Start

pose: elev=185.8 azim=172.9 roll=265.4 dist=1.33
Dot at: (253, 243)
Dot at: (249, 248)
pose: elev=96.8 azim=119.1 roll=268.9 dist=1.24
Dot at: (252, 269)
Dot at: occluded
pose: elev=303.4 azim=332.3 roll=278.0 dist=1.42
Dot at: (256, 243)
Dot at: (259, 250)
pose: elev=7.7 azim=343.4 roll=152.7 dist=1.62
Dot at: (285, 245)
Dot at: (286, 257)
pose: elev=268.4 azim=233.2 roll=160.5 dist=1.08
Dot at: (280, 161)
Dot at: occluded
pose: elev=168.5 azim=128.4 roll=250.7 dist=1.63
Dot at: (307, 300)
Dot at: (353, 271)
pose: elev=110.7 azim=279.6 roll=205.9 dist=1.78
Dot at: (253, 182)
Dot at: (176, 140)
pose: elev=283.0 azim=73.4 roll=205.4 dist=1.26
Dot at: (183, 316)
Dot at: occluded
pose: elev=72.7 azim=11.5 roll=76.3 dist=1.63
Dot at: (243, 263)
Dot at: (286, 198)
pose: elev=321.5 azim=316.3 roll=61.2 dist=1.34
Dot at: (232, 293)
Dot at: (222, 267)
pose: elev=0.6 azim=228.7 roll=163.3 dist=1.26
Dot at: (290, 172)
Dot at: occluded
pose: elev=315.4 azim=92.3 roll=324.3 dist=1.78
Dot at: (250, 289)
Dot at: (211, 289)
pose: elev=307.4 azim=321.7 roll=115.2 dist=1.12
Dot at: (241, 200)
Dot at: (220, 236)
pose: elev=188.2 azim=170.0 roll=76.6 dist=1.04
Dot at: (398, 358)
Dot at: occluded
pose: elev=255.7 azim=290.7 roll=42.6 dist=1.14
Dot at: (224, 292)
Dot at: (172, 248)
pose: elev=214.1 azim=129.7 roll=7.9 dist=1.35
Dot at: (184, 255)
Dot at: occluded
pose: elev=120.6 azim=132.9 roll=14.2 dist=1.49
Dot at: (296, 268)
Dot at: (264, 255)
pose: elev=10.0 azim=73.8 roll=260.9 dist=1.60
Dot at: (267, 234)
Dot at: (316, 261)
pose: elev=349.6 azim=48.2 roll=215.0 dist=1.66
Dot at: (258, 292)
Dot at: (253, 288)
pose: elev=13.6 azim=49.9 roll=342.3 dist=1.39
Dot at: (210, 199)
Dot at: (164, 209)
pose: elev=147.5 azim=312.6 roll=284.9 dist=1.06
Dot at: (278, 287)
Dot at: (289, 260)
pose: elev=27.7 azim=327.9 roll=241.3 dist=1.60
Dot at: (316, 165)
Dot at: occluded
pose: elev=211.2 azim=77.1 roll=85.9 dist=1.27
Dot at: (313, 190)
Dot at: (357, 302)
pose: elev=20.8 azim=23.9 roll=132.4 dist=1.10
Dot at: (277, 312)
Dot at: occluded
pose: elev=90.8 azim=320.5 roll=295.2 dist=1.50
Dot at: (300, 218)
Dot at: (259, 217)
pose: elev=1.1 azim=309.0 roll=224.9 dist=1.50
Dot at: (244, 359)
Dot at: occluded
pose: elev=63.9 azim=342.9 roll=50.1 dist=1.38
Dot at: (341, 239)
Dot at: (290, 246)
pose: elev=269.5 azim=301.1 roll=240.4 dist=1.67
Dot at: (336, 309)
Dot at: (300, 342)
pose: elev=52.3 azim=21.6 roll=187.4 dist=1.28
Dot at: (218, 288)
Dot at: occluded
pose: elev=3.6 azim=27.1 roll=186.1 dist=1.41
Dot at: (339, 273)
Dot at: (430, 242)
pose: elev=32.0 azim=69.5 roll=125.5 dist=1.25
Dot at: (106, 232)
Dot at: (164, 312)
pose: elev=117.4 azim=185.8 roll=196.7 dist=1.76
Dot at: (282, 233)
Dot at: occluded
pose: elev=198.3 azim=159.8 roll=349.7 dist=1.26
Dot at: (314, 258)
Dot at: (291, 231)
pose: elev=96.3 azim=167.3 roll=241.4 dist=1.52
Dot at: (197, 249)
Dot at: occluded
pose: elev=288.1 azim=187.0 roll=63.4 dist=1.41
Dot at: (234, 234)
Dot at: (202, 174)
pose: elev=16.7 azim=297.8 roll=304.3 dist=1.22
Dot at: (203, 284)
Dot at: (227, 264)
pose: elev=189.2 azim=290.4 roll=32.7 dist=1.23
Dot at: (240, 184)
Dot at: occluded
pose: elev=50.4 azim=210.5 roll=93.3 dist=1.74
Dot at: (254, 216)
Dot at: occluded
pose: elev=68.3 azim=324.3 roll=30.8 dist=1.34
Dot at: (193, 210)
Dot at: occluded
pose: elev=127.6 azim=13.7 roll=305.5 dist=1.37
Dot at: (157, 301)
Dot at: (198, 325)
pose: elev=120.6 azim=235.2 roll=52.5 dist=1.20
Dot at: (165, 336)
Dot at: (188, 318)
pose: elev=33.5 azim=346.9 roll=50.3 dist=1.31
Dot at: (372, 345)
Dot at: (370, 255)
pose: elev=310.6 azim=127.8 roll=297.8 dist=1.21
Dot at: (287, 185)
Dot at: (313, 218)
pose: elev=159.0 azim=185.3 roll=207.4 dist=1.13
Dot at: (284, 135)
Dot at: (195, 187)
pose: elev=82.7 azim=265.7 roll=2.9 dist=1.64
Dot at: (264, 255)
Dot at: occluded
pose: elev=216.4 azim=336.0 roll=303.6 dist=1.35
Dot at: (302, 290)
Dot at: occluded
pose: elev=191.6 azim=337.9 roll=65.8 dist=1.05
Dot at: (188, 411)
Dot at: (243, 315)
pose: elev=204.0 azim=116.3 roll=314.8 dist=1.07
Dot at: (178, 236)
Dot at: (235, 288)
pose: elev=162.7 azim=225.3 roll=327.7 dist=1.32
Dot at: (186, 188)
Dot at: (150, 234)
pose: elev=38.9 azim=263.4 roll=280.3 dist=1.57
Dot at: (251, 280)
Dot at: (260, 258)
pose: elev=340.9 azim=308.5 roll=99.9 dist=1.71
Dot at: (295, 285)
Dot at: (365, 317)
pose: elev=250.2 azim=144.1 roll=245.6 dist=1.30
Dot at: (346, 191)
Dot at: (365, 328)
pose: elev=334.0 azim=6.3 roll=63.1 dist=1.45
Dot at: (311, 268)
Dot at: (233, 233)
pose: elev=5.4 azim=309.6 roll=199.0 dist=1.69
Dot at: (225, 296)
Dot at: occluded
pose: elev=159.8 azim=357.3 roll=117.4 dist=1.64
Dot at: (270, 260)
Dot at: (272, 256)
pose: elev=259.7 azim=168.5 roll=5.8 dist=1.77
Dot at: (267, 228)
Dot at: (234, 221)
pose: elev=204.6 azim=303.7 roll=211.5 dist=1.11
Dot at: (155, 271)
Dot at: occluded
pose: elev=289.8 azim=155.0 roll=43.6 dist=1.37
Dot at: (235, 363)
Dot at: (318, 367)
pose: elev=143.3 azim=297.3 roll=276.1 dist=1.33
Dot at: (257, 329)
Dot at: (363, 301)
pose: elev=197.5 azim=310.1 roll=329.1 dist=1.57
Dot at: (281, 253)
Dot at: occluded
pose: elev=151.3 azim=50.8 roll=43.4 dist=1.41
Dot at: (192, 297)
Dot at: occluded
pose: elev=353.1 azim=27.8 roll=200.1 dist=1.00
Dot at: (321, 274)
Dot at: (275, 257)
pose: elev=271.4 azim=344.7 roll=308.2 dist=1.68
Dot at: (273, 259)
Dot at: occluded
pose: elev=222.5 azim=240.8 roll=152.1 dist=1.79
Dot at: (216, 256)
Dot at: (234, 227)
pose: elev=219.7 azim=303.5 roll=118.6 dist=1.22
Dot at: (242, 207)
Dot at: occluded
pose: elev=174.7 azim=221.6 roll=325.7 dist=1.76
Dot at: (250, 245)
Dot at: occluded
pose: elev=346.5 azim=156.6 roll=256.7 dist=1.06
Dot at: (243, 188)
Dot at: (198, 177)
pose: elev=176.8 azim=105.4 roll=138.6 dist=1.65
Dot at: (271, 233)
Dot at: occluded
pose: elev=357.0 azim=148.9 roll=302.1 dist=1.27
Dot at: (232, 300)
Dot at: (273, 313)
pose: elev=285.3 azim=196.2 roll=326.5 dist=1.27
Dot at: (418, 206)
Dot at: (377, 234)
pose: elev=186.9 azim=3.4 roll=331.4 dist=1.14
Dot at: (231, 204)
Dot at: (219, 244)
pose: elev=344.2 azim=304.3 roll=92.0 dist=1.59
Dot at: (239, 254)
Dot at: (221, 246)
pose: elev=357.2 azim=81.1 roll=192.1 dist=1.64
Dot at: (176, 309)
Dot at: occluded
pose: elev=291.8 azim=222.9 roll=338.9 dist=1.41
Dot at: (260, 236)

End

Reproduce verbatim the rows from the first line through the line containing "Dot at: (286, 257)", inclusive.

pose: elev=185.8 azim=172.9 roll=265.4 dist=1.33
Dot at: (253, 243)
Dot at: (249, 248)
pose: elev=96.8 azim=119.1 roll=268.9 dist=1.24
Dot at: (252, 269)
Dot at: occluded
pose: elev=303.4 azim=332.3 roll=278.0 dist=1.42
Dot at: (256, 243)
Dot at: (259, 250)
pose: elev=7.7 azim=343.4 roll=152.7 dist=1.62
Dot at: (285, 245)
Dot at: (286, 257)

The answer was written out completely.